Smart Money Concepts Strategy
A Smart Money Concepts strategy that follows institutional order flow by trading order blocks, fair value gaps, and liquidity sweeps.
Smart Money Concepts Strategy
Overview
Smart Money Concepts (SMC) studies how institutions move price: they accumulate via order blocks, leave fair value gaps (imbalances) when they push price, and sweep retail liquidity (stop clusters) before reversing.

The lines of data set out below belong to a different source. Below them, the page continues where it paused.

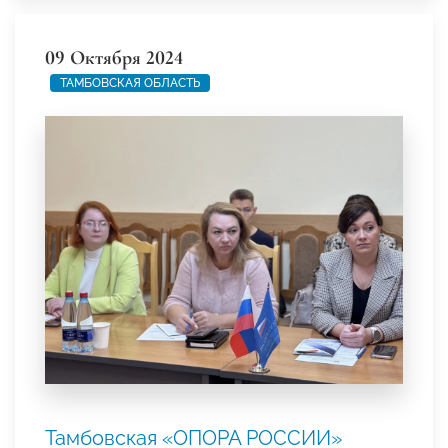
09 Октября 2024
ТАМБОВСКАЯ ОБЛАСТЬ
Тамбовская «ОПОРА РОССИИ»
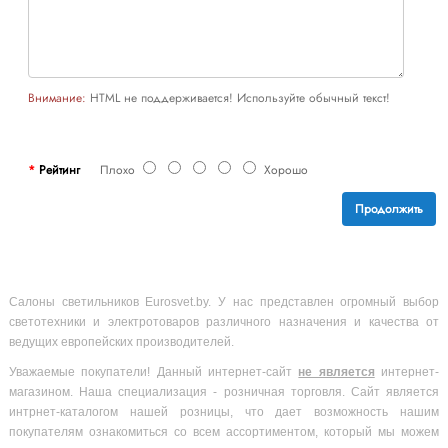
Внимание:
HTML не поддерживается! Используйте обычный текст!
Рейтинг
Плохо
Хорошо
Продолжить
Салоны светильников Eurosvet.by. У нас представлен огромный выбор
светотехники и электротоваров различного назначения и качества от
ведущих европейских производителей.
Уважаемые покупатели! Данный интернет-сайт
не является
интернет-
магазином. Наша специализация - розничная торговля. Сайт является
интрнет-каталогом нашей розницы, что дает возможность нашим
покупателям ознакомиться со всем ассортиментом, который мы можем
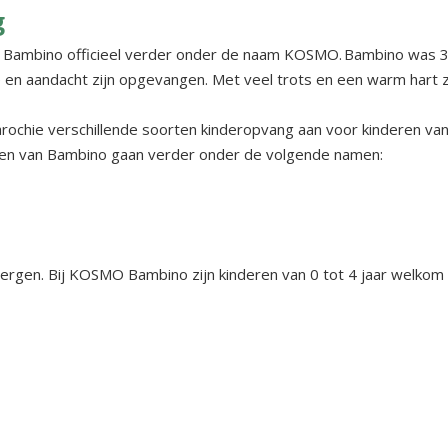
g
ng Bambino officieel verder onder de naam KOSMO. Bambino was 3
e en aandacht zijn opgevangen. Met veel trots en een warm har
ochie verschillende soorten kinderopvang aan voor kinderen van
ngen van Bambino gaan verder onder de volgende namen:
gen. Bij KOSMO Bambino zijn kinderen van 0 tot 4 jaar welkom 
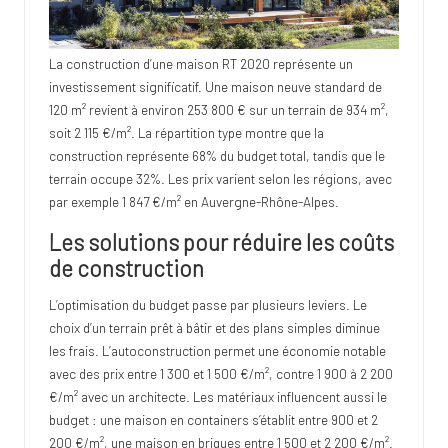
La construction d’une maison RT 2020 représente un
investissement significatif. Une maison neuve standard de
120 m² revient à environ 253 800 € sur un terrain de 934 m²,
soit 2 115 €/m². La répartition type montre que la
construction représente 68% du budget total, tandis que le
terrain occupe 32%. Les prix varient selon les régions, avec
par exemple 1 847 €/m² en Auvergne-Rhône-Alpes.
Les solutions pour réduire les coûts
de construction
L’optimisation du budget passe par plusieurs leviers. Le
choix d’un terrain prêt à bâtir et des plans simples diminue
les frais. L’autoconstruction permet une économie notable
avec des prix entre 1 300 et 1 500 €/m², contre 1 900 à 2 200
€/m² avec un architecte. Les matériaux influencent aussi le
budget : une maison en containers s’établit entre 900 et 2
200 €/m², une maison en briques entre 1 500 et 2 200 €/m².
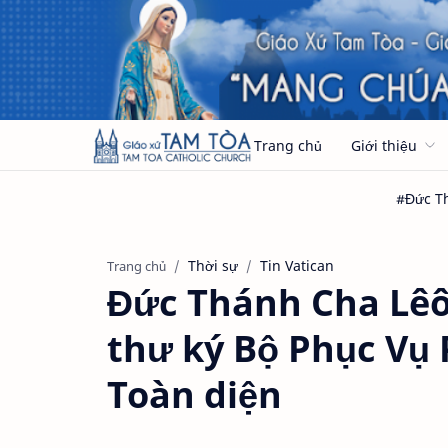
Trang chủ
Giới thiệu
Thời sự
Tin Vatican
Trang chủ
Đức Thánh Cha Lêô
thư ký Bộ Phục Vụ 
Toàn diện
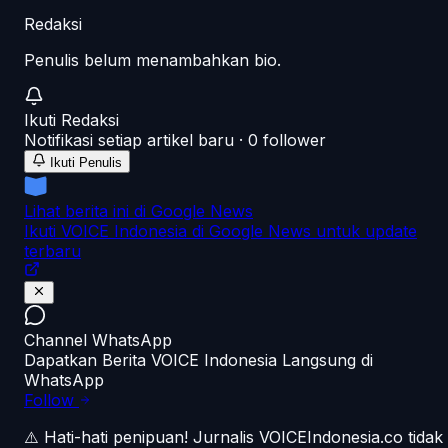
Redaksi
Penulis belum menambahkan bio.
Ikuti
Redaksi
Notifikasi setiap artikel baru ·
0
follower
Ikuti Penulis
Lihat berita ini di Google News
Ikuti VOICE Indonesia di Google News untuk update
terbaru
Channel WhatsApp
Dapatkan Berita VOICE Indonesia Langsung di
WhatsApp
Follow
⚠️ Hati-hati penipuan!
Jurnalis VOICEIndonesia.co tidak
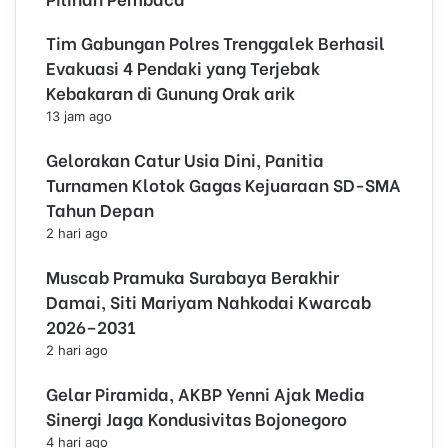
Tim Gabungan Polres Trenggalek Berhasil
Evakuasi 4 Pendaki yang Terjebak
Kebakaran di Gunung Orak arik
13 jam ago
Gelorakan Catur Usia Dini, Panitia
Turnamen Klotok Gagas Kejuaraan SD-SMA
Tahun Depan
2 hari ago
Muscab Pramuka Surabaya Berakhir
Damai, Siti Mariyam Nahkodai Kwarcab
2026–2031
2 hari ago
Gelar Piramida, AKBP Yenni Ajak Media
Sinergi Jaga Kondusivitas Bojonegoro
4 hari ago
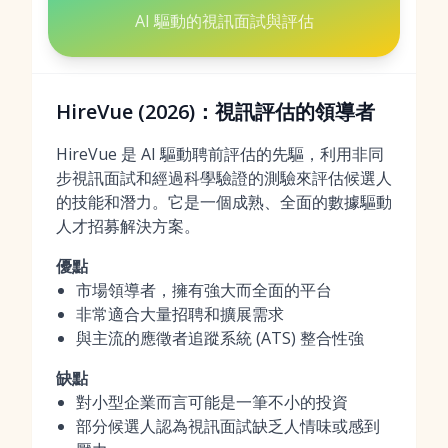
AI 驅動的視訊面試與評估
HireVue (2026)：視訊評估的領導者
HireVue 是 AI 驅動聘前評估的先驅，利用非同
步視訊面試和經過科學驗證的測驗來評估候選人
的技能和潛力。它是一個成熟、全面的數據驅動
人才招募解決方案。
優點
市場領導者，擁有強大而全面的平台
非常適合大量招聘和擴展需求
與主流的應徵者追蹤系統 (ATS) 整合性強
缺點
對小型企業而言可能是一筆不小的投資
部分候選人認為視訊面試缺乏人情味或感到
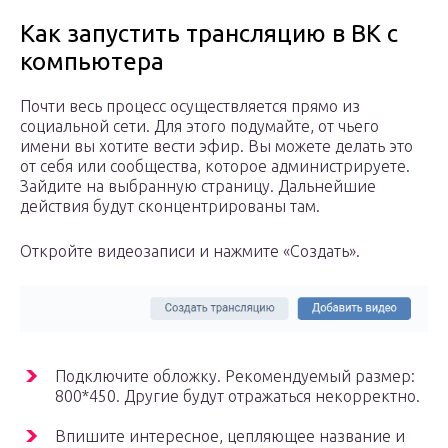
Как запустить трансляцию в ВК с
компьютера
Почти весь процесс осуществляется прямо из
социальной сети. Для этого подумайте, от чьего
имени вы хотите вести эфир. Вы можете делать это
от себя или сообщества, которое администрируете.
Зайдите на выбранную страницу. Дальнейшие
действия будут сконцентрированы там.
Откройте видеозаписи и нажмите «Создать».
Подключите обложку. Рекомендуемый размер:
800*450. Другие будут отражаться некорректно.
Впишите интересное, цепляющее название и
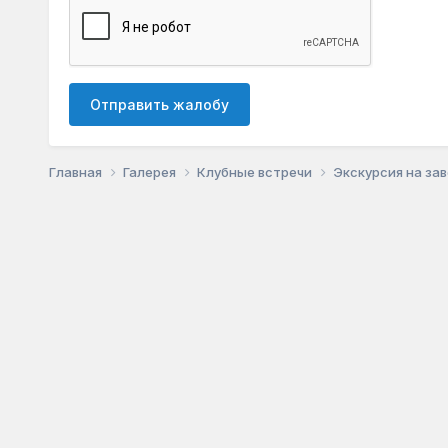
Отправить жалобу
Главная
Галерея
Клубные встречи
Экскурсия на зав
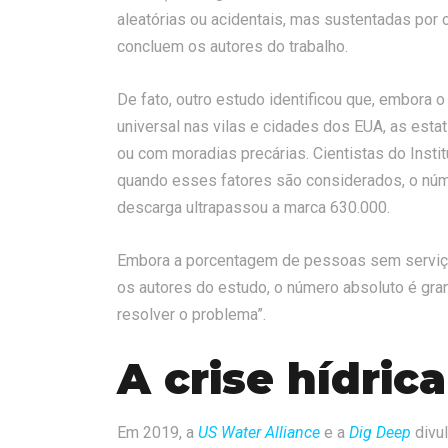
aleatórias ou acidentais, mas sustentadas por 
concluem os autores do trabalho.
De fato, outro estudo identificou que, embora
universal nas vilas e cidades dos EUA, as esta
ou com moradias precárias. Cientistas do Insti
quando esses fatores são considerados, o n
descarga ultrapassou a marca 630.000.
Embora a porcentagem de pessoas sem serviç
os autores do estudo, o número absoluto é gran
resolver o problema”.
A crise hídric
Em 2019, a
US Water Alliance
e a
Dig Deep
divul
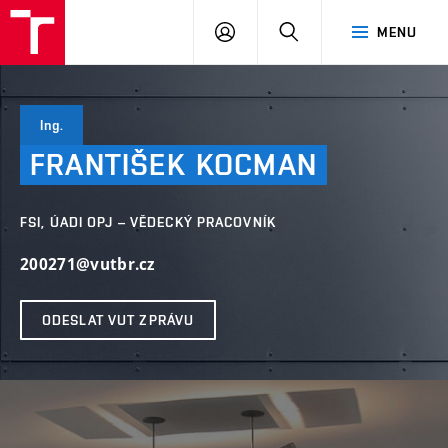
VUT
PŘIHLÁSIT
HLEDAT
MENU
SE
Ing.
FRANTIŠEK
KOCMAN
FSI, ÚADI OPJ – VĚDECKÝ PRACOVNÍK
200271@vutbr.cz
ODESLAT VUT ZPRÁVU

This strategy trades in the smart money's footsteps.
Setup
- Instruments: forex pairs (especially EUR/USD, GBP/USD), index futures
- Timeframe: weekly for bias, daily for structure, 1-hour for entries
- Concepts: order block (last opposite candle before an impulsive move), fair value gap (FVG), liquidity sweep, break of structure (BOS)
- Indicators: minimal — clean chart with marked levels and FVG boxes
Entry rules
- HTF bias: confirm weekly/daily trend via break of structure (BOS) in the trade direction
- Wait for a liquidity sweep: price pokes beyond a prior high/low (taking retail stops) then reverses sharply
- Identify the order block: the last opposite candle before the impulsive reversal move
- Wait for price to retrace into the order block (or an unfilled fair value gap)
- Enter on a 1-hour rejection candle at the order block in the HTF direction
Stop loss rules
- Stop: just beyond the order block's extreme, or beyond the liquidity sweep wick
- Maximum risk per trade: 1% of account
- Exit if price closes beyond the order block — it has been invalidated
Take profit rules
- Target 1: the most recent opposing liquidity pool (prior high/low where stops sit)
- Target 2: the next major liquidity level (equal highs/lows)
- Minimum RR: 2:1, often 3:1+ when targeting opposing liquidity
Risk management
| Parameter | Value |
|---|---|
| Risk per trade | 1% of account |
| Max concurrent SMC trades | 2 |
| Position size | Risk ÷ (entry − stop) |
| HTF alignment | Required — skip if weekly/daily disagree |
| Liquidity sweep rule | No trade without a confirmed sweep |
Use the position size calculator and the risk-reward calculator before every entry.
When it fails
- Forcing an "order block" on every opposite candle — only the last candle before an impulsive, FVG-creating move qualifies
- Entering before the liquidity sweep completes — institutions often sweep twice before reversing
- Trading SMC concepts against the higher-timeframe trend — the bias is the most important filter
Key principle
Institutions sweep liquidity, leave footprints (order blocks + FVGs), then run to the next liquidity pool. Wait for the sweep, enter at the order block in the HTF direction, and target opposing liquidity. Patience for the full setup is what separates SMC from guessing.
Strategy is for educational purposes only. Not financial advice.